Calculate the Population Stability Index
psi.Rd
psi()
computes the population stability index based on the
score range bin assigned to each observation in the development and
monitoring samples
Arguments
- x
Factor vector representing the score range bin assigned to each observation in the development sample
- y
Factor vector representing the score range bin assigned to each observation in the monitoring sample
Details
The population stability index compares the sample distributions between the development data and the monitoring data across score ranges. It helps answer the question, “Does our recent applicant pool continue to look like the applicant pool that the model was trained on?”
The PSI is derived via the formula
$$\sum(P(Y = b) - P(X = b)) * ln\Big(\frac {P(Y = b)}{P(X = b)}\Big)$$
for each score range bin \(b\), where \(X\) is the development sample and \(Y\) is the monitoring sample.

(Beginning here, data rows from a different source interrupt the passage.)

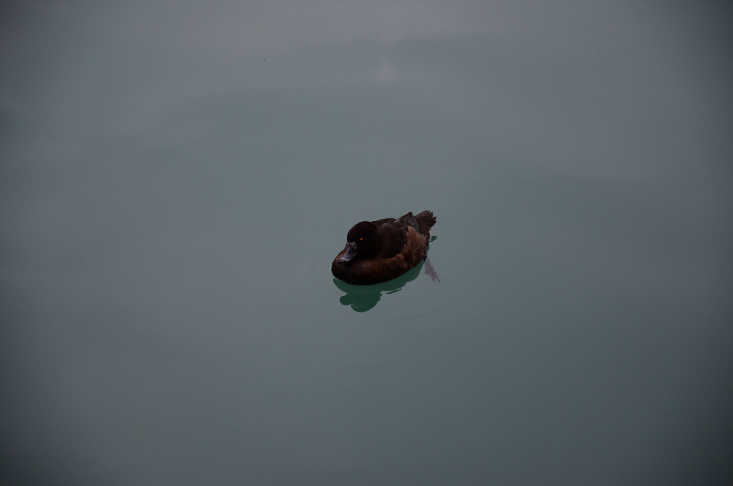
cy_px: 243
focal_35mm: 158
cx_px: 366
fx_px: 3200
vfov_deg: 8.7
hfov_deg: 13.1
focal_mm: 105
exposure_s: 1/160
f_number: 5.6
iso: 400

The population stability index can be interpreted as follows:
PSI Value | Interpretation |
< 0.10 | No significant shift in population |
[0.10, 0.25) | Minor shift in population |
> 0.25 | Significant shift in population |
References
Siddiqi, Naeem (2017). Intelligent Credit Scoring: Building and Implementing Better Credit Risk Scorecards. 2nd ed., Wiley., pp. 369.
Examples
set.seed(123)
score_ranges <- c("[188,215]", "(215,221]", "(221,227]", "(227,237]")

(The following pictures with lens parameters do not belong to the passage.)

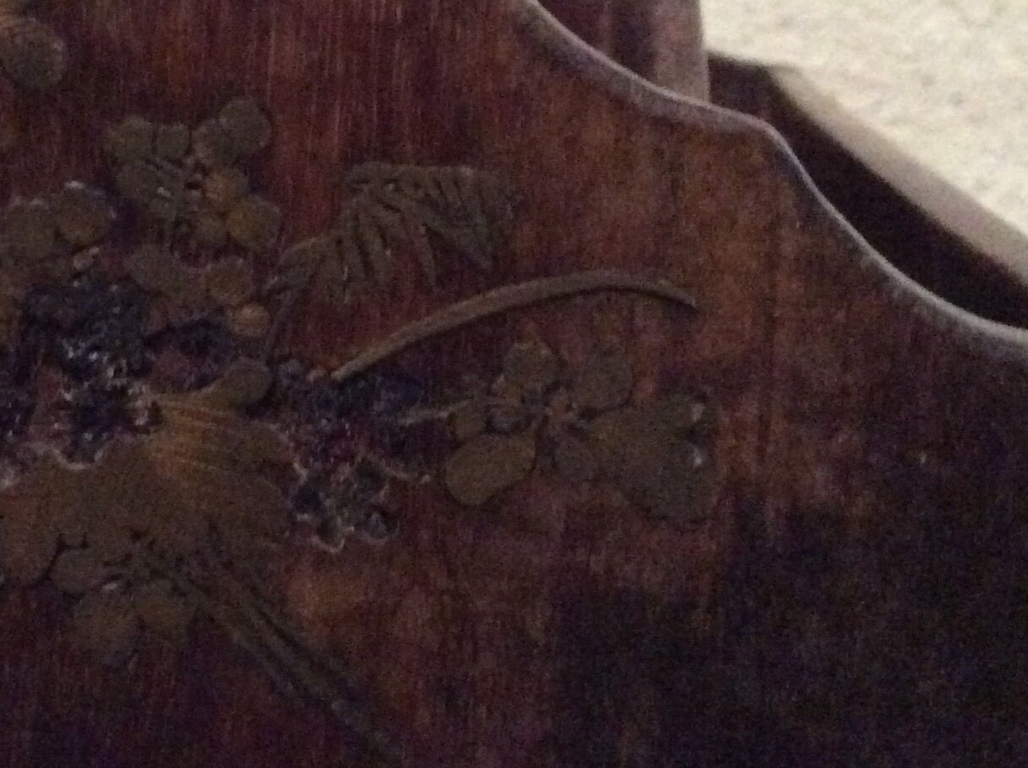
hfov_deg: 28.1
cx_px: 230
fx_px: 2016
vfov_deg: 21.5
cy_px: 293
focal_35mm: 68
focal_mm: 3.3
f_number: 2.4
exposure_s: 1/17
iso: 640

# Simulate development data
development <- sample(
x = score_ranges,
size = 1000,
replace = TRUE,
prob = c(0.25, 0.25, 0.25, 0.25)
) |>
factor(
levels = score_ranges,
ordered = TRUE
)
# Simulate monitoring data
monitoring <- sample(
x = score_ranges,
size = 200,
replace = TRUE,
prob = c(0.10, 0.20, 0.30, 0.40)
) |>
factor(
levels = score_ranges,
ordered = TRUE
)
# Compute the population stability index
psi(
x = development,
y = monitoring
)
#> [1] 0.3404592